Some time ago a magazine asked me some questions about recovery for runners for a piece they were writing. Recently an athlete asked similar questions and got me to thinking about this topic once again. The topic is a critical one for runners due to their propensity for injury. But recovery is also of great importance to athletes in other sports. Here are the magazine's questions and my answers.
Q: How important are recovery days for recreational athletes? Is there a difference in recovery for someone training for her first 5k, and someone training for her first marathon?
A: There are two types of recovery – passive and active. Passive means rest with no physical activity. This is generally best for novices. Taking a day off from exercise will allow the novice's body (and mind) to recover and grow stronger. Working out will almost certainly be too fatiguing for the already tired novice athlete.
Active recovery is often better for the experienced and highly fit athlete. This means doing a short, low-intensity workout. The intensity part is easy. That means zone 1, for example, if using a heart rate monitor or GPS pacing device. A "short" workout may vary greatly between athletes. For someone training 12 hours per week "short" may mean 45 minutes. For another athlete who does about 4 hours weekly "short" is more likely something such as 10 minutes. Experienced athletes also need passive recovery days from time to time, just not as frequently as novices.
If in doubt about what to do – passive or active, 45 minutes or 10 minutes – be conservative. It's always better to err on the side of too little rather than too much when it comes to training.
Q: Why should a runner resist the temptation to run day after day, with little or no breaks?

PROVIDED INFORMATION:
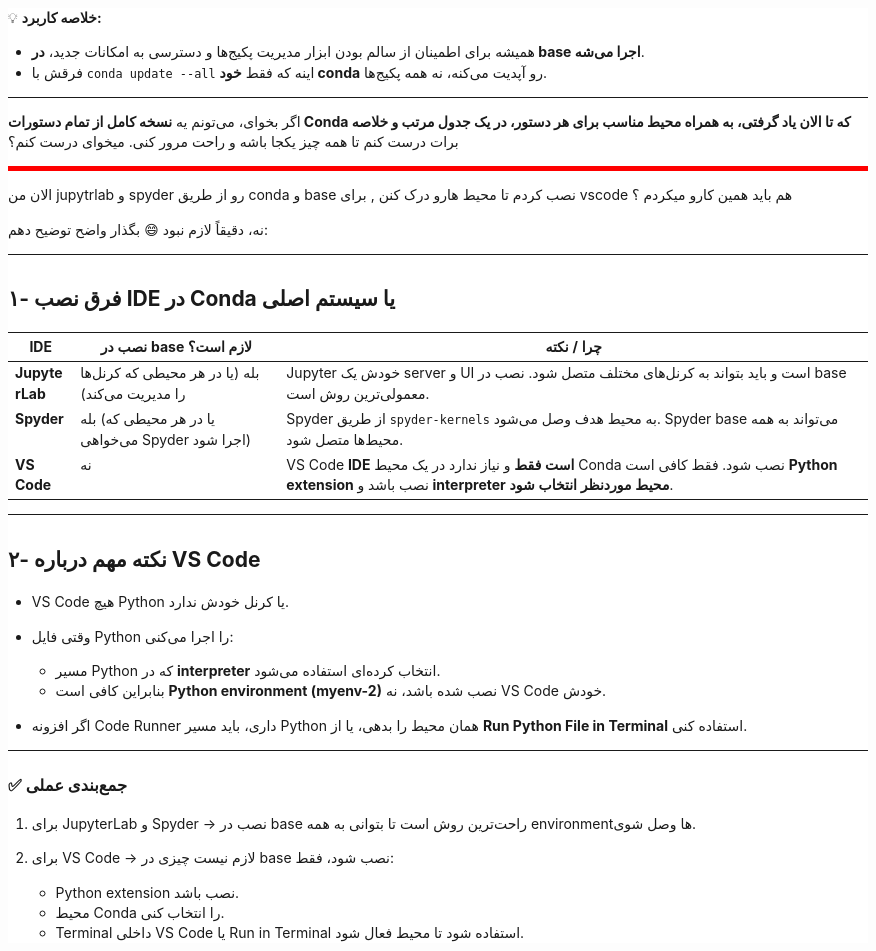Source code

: 💡 **خلاصه کاربرد:**

- همیشه برای اطمینان از سالم بودن ابزار مدیریت پکیج‌ها و دسترسی به امکانات جدید، **در base اجرا می‌شه**.
- فرقش با `conda update --all` اینه که فقط **خود conda** رو آپدیت می‌کنه، نه همه پکیج‌ها.

---

اگر بخوای، می‌تونم یه **نسخه کامل از تمام دستورات Conda که تا الان یاد گرفتی، به همراه محیط مناسب برای هر دستور، در یک جدول مرتب و خلاصه** برات درست کنم تا همه چیز یکجا باشه و راحت مرور کنی. میخوای درست کنم؟


<hr style="height:5px; background-color:red" />


الان من jupytrlab و spyder رو از طریق conda و base نصب کردم تا محیط هارو درک کنن , برای vscode هم باید همین کارو میکردم ؟

نه، دقیقاً لازم نبود 😄
بگذار واضح توضیح دهم:

---

## **۱️- فرق نصب IDE در Conda یا سیستم اصلی**

| IDE            | نصب در base لازم است؟                            | چرا / نکته                                                                                                                                           |
| -------------- | ------------------------------------------------ | ---------------------------------------------------------------------------------------------------------------------------------------------------- |
| **JupyterLab** | بله (یا در هر محیطی که کرنل‌ها را مدیریت می‌کند) | Jupyter خودش یک server و UI است و باید بتواند به کرنل‌های مختلف متصل شود. نصب در base معمولی‌ترین روش است.                                           |
| **Spyder**     | بله (یا در هر محیطی که می‌خواهی Spyder اجرا شود) | Spyder از طریق `spyder-kernels` به محیط هدف وصل می‌شود. Spyder base می‌تواند به همه محیط‌ها متصل شود.                                                |
| **VS Code**    | نه                                               | VS Code **IDE است فقط** و نیاز ندارد در یک محیط Conda نصب شود. فقط کافی است **Python extension** نصب باشد و **interpreter محیط موردنظر انتخاب شود**. |

---

## **۲️- نکته مهم درباره VS Code**

- VS Code هیچ Python یا کرنل خودش ندارد.
- وقتی فایل Python را اجرا می‌کنی:

  - مسیر Python که در **interpreter** انتخاب کرده‌ای استفاده می‌شود.
  - بنابراین کافی است **Python environment (myenv-2)** نصب شده باشد، نه VS Code خودش.

- اگر افزونه Code Runner داری، باید مسیر Python همان محیط را بدهی، یا از **Run Python File in Terminal** استفاده کنی.

---

### ✅ جمع‌بندی عملی

1. برای JupyterLab و Spyder → نصب در base راحت‌ترین روش است تا بتوانی به همه environmentها وصل شوی.
2. برای VS Code → لازم نیست چیزی در base نصب شود، فقط:

   - Python extension نصب باشد.
   - محیط Conda را انتخاب کنی.
   - Terminal داخلی VS Code یا Run in Terminal استفاده شود تا محیط فعال شود.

TASK GOAL:
Answer these questions using the text on recovery for runners.
1. What two types of recovery does the text name?
2. For someone training 12 hours per week, what might a "short" workout mean?
3. Which zone does the text give as an example of low intensity?
Nothing in the listing is used here.

RESPONSE:
1. Passive and active.
2. 45 minutes.
3. Zone 1.